Closed chrisridd closed 12 years ago
BetterZipQL is abusing the UTI system (see here under 'Recommendations for Declaring new Uniform Type Identifiers'), using com.macitbetter.zip-archive
as a convenience to support a whole swathe of zip-derived filetypes without defining individual UTIs. Mac OS X 10.7 declares org.idpf.epub-container
as the UTI for epub files, and I've imported it into the epub.quicklook plist.
Under Lion, the system defined UTI trumps the BetterZipQL UTI, and as epub.quicklook imports the system type, we work fine. I don't think the behaviour of clashing UTIs is defined, but really BetterZip should import the Lion UTI.
However, after writing all that, it still doesn't answer the question of how the system picks which quicklook generator is selected when two offer to preview the same UTI. I suspect it follows the usual /System/Library
trumps /Library
trumps ~/Library
pattern, with generators at the same level being picked alphabetically. It would be interesting to see what would happen if you where to rename epub.quicklook to _aaepub.quicklook.
Either way, I think the way epub.quicklook works is correct, but I'm not sure if there's something we could do to mitigate this kind of clash.
Ha ha, renaming to aaepub.qlgenerator
worked!
I wonder if pinging the BetterZip folks would be worthwhile.

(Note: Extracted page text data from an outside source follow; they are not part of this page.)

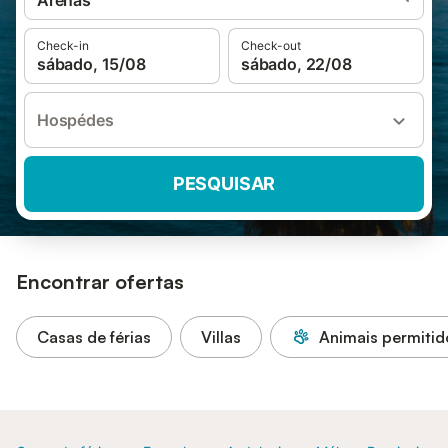
Arenas
Check-in
Check-out
sábado, 15/08
sábado, 22/08
Hospédes
PESQUISAR
Encontrar ofertas
Casas de férias
Villas
Animais permitid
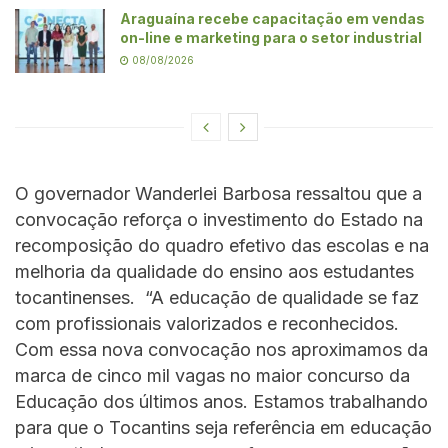
Araguaína recebe capacitação em vendas
on-line e marketing para o setor industrial
08/08/2026
O governador Wanderlei Barbosa ressaltou que a
convocação reforça o investimento do Estado na
recomposição do quadro efetivo das escolas e na
melhoria da qualidade do ensino aos estudantes
tocantinenses. “A educação de qualidade se faz
com profissionais valorizados e reconhecidos.
Com essa nova convocação nos aproximamos da
marca de cinco mil vagas no maior concurso da
Educação dos últimos anos. Estamos trabalhando
para que o Tocantins seja referência em educação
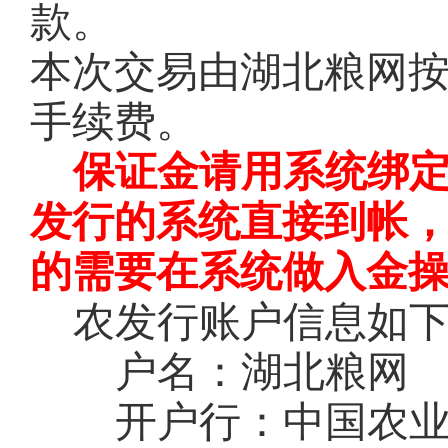
款。
本次交易由湖北粮网
手续费。
保证金请用系统绑
发行的系统直接到帐
的需要在系统做入金
农发行账户信息如
户名：湖北粮网
开户行：中国农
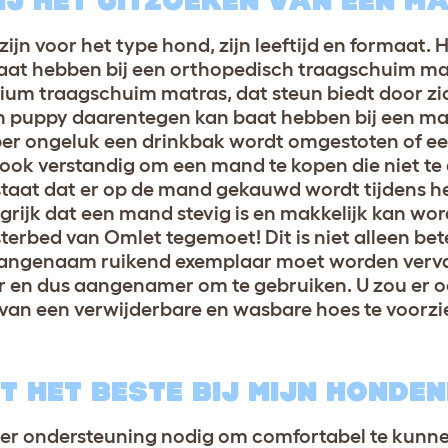
IJ HET UITZOEKEN VAN EEN M
 voor het type hond, zijn leeftijd en formaat. H
aat hebben bij een orthopedisch traagschuim mat
um traagschuim matras, dat steun biedt door zi
n puppy daarentegen kan baat hebben bij een ma
 per ongeluk een drinkbak wordt omgestoten of e
 ook verstandig om een mand te kopen die niet te
taat dat er op de mand gekauwd wordt tijdens he
ngrijk dat een mand stevig is en makkelijk kan w
rbed van Omlet tegemoet! Dit is niet alleen bet
t aangenaam ruikend exemplaar moet worden ver
r en dus aangenamer om te gebruiken. U zou er o
n een verwijderbare en wasbare hoes te voorzien
T HET BESTE BIJ MIJN HONDE
 ondersteuning nodig om comfortabel te kunnen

Could be - are you a paying customer? Otherwise I'll drop them a line.
Searching about, the folks behind qlcolourcode seem to have the same problem - and their solution is to disable the conflicting plugin, which doesn't seem to bode well for a simple fix.
At least the renaming trick will work on a case-by-case basis.

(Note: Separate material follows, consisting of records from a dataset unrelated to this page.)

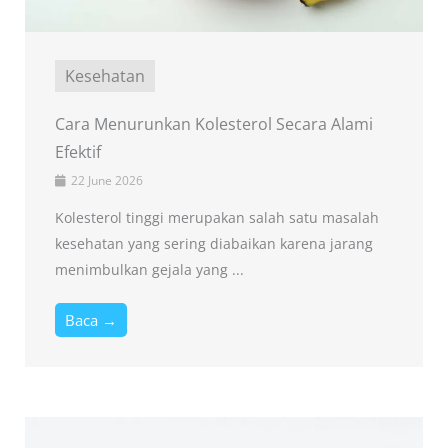
Kesehatan
Cara Menurunkan Kolesterol Secara Alami
Efektif
22 June 2026
Kolesterol tinggi merupakan salah satu masalah
kesehatan yang sering diabaikan karena jarang
menimbulkan gejala yang ...
Baca →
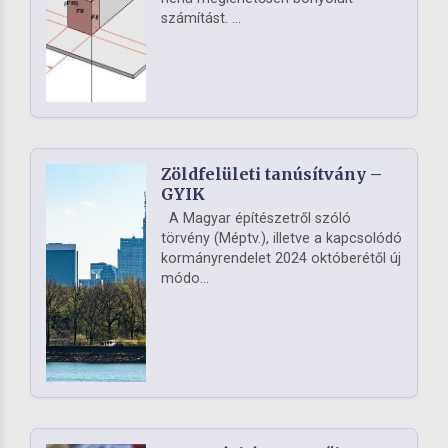
számítást. ...
Zöldfelületi tanúsítvány –
GYIK
A Magyar építészetről szóló
törvény (Méptv.), illetve a kapcsolódó
kormányrendelet 2024 októberétől új
módo...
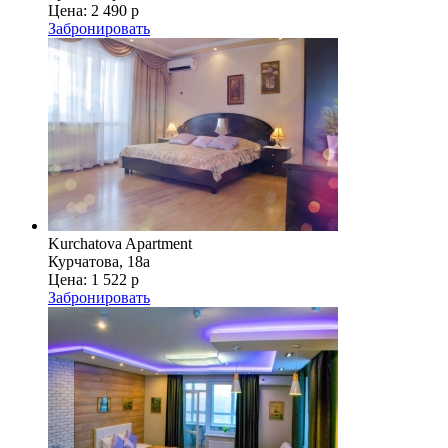
Цена:
2 490 р
Забронировать
Kurchatova Apartment
Курчатова, 18а
Цена:
1 522 р
Забронировать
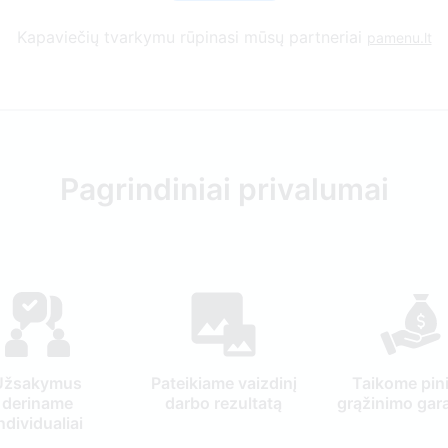
Kapaviečių tvarkymu rūpinasi mūsų partneriai
pamenu.lt
Pagrindiniai privalumai
Užsakymus
Pateikiame vaizdinį
Taikome pin
deriname
darbo rezultatą
grąžinimo gara
ndividualiai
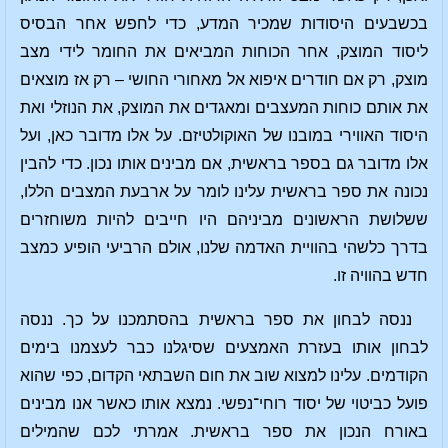
בכשבעים היסודות שמכיר המדע, כדי לחפש אחר הבסיס
ליסוד המוצק, אחר הכוחות המביאים את החומר לידי מצב
מוצק, רק אם חודרים איפוא אל מאחורי החושי – רק אז מוצאים
את אותם כוחות המעצבים ומאגדים את המוצק, את הנוזלי ואת
היסוד האווירי במובנו של האוקולטיזם. על אלו מדובר כאן, ועל
אלו מדובר גם בספר בראשית, אם מבינים אותו נכון. כדי להבין
נכונה את ספר בראשית עלינו לומר על ארבעת המצבים הללו,
ששלושת הראשונים מביניהם היו חייבים להיות משוחזרים
בדרך כלשהי בהוויית האדמה שלנו, אולם הרביעי הופיע כמצב
חדש בהוויה זו.
ננסה לבחון את ספר בראשית בהסתמכנו על כך. ננסה
לבחון אותו בעזרת האמצעים שסיגלנו כבר לעצמנו בימים
הקודמים. עלינו למצוא שוב את חום השבתאי הקדום, כפי שהוא
פועל כביטוי של יסוד רוחי־נפשי. נמצא אותו כאשר אנו מבינים
באורח הנכון את ספר בראשית. אמרתי לכם שהמילים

I'm not a customer. Someone on the mobileread.com forums noted the problem, but they're not too communicative.
While not really resolved, there is no fault here - and I think the note in the readme is prob the best we can do until Apple implements a better way to handle conflicting plugins.

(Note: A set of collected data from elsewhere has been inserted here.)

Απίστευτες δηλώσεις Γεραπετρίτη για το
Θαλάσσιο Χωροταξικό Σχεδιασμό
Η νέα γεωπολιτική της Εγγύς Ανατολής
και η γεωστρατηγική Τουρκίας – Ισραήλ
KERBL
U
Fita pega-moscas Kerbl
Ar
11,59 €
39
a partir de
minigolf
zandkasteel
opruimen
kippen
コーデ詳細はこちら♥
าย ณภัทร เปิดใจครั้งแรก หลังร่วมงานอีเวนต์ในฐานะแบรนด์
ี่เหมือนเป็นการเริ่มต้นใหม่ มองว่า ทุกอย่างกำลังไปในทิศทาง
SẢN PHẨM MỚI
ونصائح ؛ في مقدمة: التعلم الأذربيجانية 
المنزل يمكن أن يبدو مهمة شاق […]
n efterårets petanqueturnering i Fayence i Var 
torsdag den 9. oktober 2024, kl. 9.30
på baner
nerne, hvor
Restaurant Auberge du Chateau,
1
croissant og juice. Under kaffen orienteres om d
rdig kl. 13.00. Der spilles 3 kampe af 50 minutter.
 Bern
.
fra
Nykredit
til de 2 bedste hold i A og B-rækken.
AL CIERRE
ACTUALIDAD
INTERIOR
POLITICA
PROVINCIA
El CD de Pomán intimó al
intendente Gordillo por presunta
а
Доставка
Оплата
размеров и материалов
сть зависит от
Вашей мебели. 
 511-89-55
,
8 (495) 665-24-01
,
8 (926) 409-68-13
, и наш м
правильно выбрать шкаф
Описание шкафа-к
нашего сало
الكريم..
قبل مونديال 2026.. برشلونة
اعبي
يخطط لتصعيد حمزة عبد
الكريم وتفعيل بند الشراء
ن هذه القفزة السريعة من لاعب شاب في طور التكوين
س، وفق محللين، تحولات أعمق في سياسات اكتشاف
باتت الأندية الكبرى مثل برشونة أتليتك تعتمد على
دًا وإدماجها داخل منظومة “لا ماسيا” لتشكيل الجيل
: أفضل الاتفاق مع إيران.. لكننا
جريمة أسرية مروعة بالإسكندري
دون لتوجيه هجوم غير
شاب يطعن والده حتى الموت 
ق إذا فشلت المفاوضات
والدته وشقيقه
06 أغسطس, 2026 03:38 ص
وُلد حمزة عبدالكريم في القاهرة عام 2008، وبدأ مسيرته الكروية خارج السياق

The BetterZipQL.qlgenerator clashes (i.e. gets used instead of) with the epub.qlgenerator on Snow Leopard, but not Lion. I've got Snow Leopard in a VM and can reproduce this.
It looks like they're claiming to support files with the .epub extension in their Info.plist:
I don't understand the Mac's UT system, but this seems to override the epub.qlgenerator's use of the epub extension and org.idpf.epub-container.
Hacking the
<string>epub</string>
line out of their Info.plist seems to work, but is an unreasonable thing to do IMO.